**Exercise aim:** Copy exactly the lines of the records below, and only those lines, beginning with the line that contains "greatest experience I" and ending with the line that contains "early work.".

**Data for analysis:**
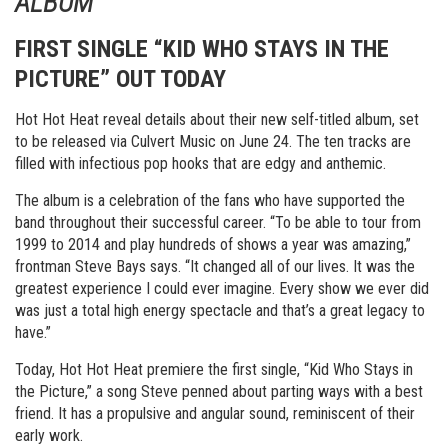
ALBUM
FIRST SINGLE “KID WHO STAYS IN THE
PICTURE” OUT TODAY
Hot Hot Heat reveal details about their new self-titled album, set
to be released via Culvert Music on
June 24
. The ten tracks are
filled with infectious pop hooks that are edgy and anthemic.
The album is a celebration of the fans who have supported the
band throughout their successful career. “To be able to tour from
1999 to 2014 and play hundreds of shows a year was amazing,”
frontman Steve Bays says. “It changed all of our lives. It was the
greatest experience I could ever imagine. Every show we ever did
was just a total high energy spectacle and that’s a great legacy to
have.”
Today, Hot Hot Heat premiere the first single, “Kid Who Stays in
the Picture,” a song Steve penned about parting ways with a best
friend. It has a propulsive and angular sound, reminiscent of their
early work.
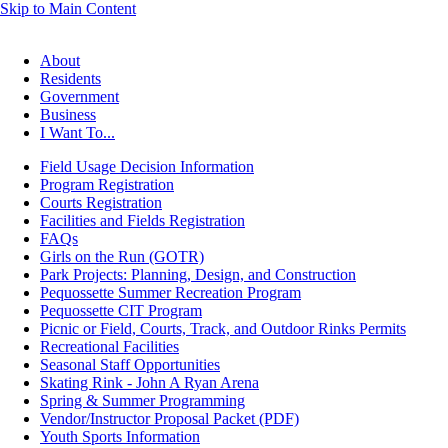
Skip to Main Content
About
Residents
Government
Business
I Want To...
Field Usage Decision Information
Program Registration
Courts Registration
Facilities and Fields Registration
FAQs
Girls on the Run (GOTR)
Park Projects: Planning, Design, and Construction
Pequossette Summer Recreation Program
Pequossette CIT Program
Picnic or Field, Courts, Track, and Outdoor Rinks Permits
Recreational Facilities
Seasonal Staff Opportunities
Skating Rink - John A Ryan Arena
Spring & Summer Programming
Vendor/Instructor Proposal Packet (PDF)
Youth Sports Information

==

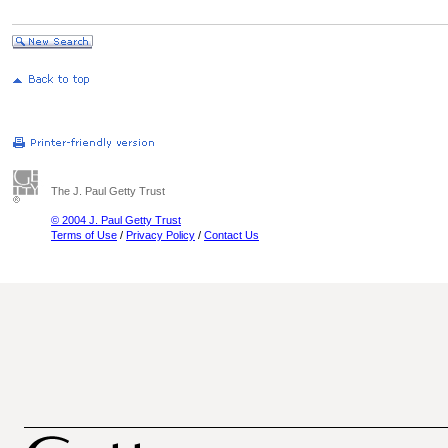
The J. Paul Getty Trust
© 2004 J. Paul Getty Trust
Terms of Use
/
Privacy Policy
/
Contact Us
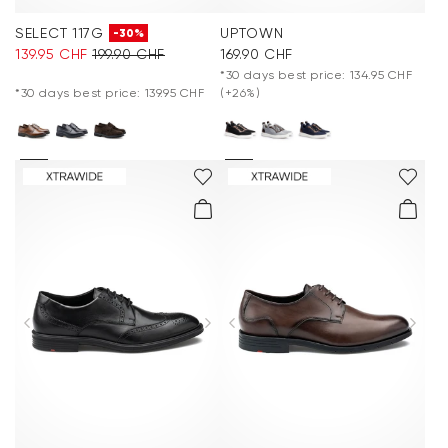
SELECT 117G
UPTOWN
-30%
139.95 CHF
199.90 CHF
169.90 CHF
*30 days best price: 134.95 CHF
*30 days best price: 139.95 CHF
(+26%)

**Answer for the task:**
greatest experience I could ever imagine. Every show we ever did
was just a total high energy spectacle and that’s a great legacy to
have.”
Today, Hot Hot Heat premiere the first single, “Kid Who Stays in
the Picture,” a song Steve penned about parting ways with a best
friend. It has a propulsive and angular sound, reminiscent of their
early work.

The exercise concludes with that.